• Your instructions: In the records below, find the line that contains "Note. LTC = long-term care." and the line that contains "He hadn’t conversed", then retype exactly those two lines and every line between them.

• The data:
______________________________

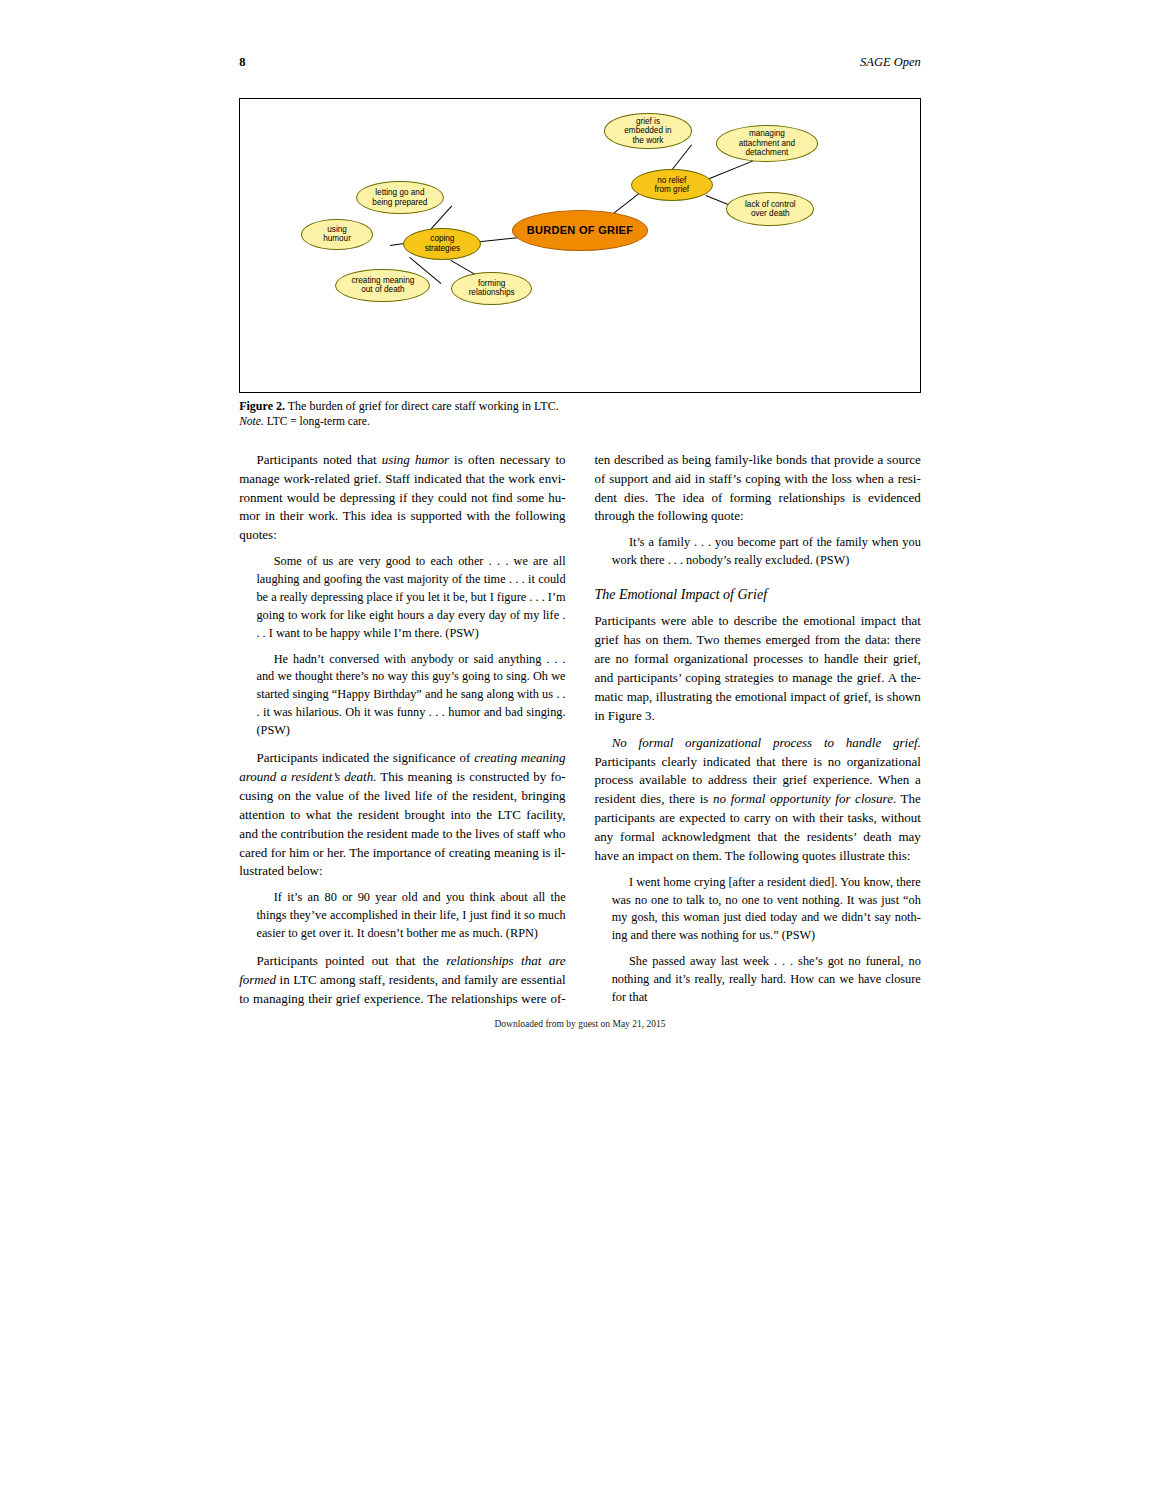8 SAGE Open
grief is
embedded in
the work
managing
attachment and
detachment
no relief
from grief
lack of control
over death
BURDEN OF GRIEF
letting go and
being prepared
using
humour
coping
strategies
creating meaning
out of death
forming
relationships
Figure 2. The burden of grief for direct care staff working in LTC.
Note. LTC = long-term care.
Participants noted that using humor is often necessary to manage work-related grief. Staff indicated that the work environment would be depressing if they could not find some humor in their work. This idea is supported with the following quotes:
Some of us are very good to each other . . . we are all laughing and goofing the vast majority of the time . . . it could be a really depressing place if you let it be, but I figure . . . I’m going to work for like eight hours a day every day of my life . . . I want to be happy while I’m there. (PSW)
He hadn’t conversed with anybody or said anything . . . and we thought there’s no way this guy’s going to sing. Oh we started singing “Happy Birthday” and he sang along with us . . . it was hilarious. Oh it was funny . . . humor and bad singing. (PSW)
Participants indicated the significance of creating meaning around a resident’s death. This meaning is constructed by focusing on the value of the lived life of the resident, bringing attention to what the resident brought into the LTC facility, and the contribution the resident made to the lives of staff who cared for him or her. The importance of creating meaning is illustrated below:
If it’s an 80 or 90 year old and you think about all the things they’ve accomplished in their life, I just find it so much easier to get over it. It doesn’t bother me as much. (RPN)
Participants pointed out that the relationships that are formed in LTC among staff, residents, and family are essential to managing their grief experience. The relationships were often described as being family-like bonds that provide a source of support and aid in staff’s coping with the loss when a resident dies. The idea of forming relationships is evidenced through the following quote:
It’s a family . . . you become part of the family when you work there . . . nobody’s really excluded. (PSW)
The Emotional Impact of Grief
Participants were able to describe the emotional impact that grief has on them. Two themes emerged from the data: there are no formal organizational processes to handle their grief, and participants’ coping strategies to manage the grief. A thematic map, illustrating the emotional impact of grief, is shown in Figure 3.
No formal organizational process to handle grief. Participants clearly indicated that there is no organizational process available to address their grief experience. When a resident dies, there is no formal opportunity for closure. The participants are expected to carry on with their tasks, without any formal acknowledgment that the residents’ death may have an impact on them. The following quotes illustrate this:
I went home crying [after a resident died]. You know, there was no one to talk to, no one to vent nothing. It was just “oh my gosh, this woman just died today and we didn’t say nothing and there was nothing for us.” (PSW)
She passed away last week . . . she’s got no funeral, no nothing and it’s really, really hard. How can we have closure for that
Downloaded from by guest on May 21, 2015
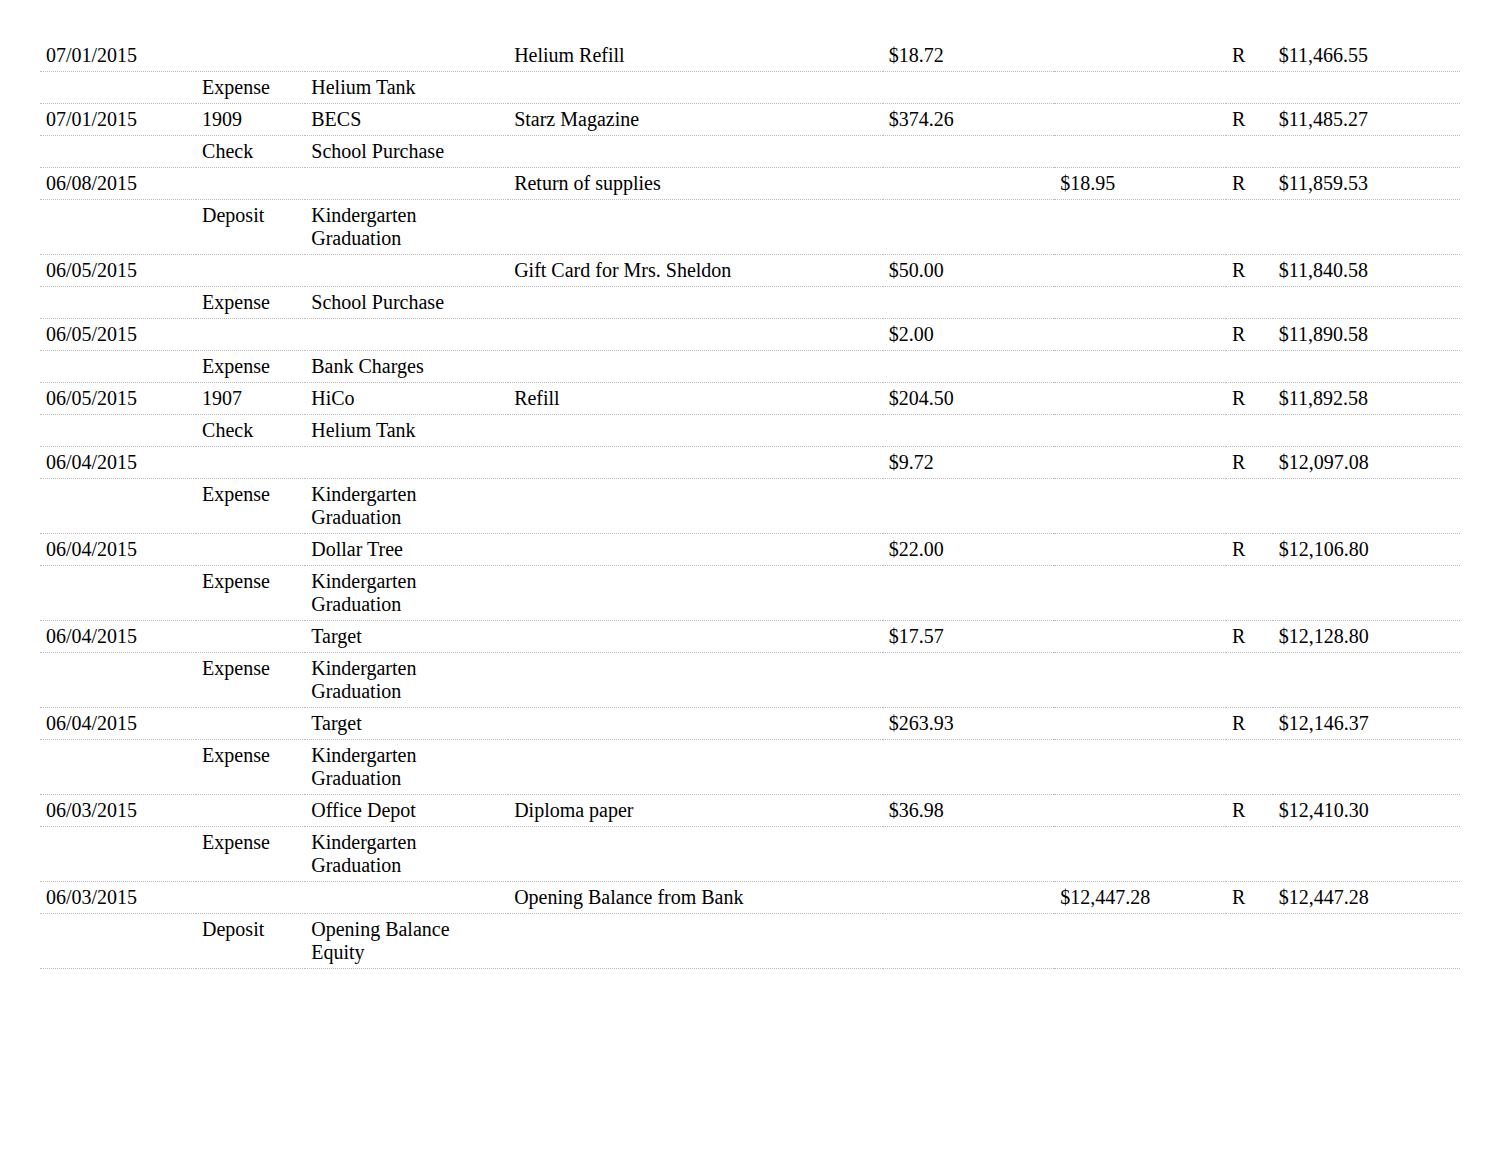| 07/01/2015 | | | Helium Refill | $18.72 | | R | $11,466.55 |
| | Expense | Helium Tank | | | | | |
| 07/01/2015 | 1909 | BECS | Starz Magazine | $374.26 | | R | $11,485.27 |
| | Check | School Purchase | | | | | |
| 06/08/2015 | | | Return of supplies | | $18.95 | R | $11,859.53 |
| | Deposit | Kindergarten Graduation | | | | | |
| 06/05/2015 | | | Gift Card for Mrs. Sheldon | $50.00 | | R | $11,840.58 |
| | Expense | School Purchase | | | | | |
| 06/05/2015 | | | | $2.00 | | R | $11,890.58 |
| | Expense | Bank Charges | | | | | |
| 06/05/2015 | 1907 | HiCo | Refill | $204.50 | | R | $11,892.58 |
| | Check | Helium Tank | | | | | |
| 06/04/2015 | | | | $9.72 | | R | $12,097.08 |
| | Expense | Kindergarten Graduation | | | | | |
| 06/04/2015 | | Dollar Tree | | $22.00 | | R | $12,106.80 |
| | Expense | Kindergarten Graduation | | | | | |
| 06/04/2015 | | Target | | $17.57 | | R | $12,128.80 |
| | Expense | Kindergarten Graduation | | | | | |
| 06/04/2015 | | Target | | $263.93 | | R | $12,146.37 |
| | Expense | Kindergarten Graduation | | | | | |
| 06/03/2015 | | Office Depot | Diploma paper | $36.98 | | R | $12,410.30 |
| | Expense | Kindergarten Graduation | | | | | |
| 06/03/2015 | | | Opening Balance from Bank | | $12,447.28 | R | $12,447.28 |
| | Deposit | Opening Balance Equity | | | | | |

______________________________

• Task output:
Note. LTC = long-term care.
Participants noted that using humor is often necessary to manage work-related grief. Staff indicated that the work environment would be depressing if they could not find some humor in their work. This idea is supported with the following quotes:
Some of us are very good to each other . . . we are all laughing and goofing the vast majority of the time . . . it could be a really depressing place if you let it be, but I figure . . . I’m going to work for like eight hours a day every day of my life . . . I want to be happy while I’m there. (PSW)
He hadn’t conversed with anybody or said anything . . . and we thought there’s no way this guy’s going to sing. Oh we started singing “Happy Birthday” and he sang along with us . . . it was hilarious. Oh it was funny . . . humor and bad singing. (PSW)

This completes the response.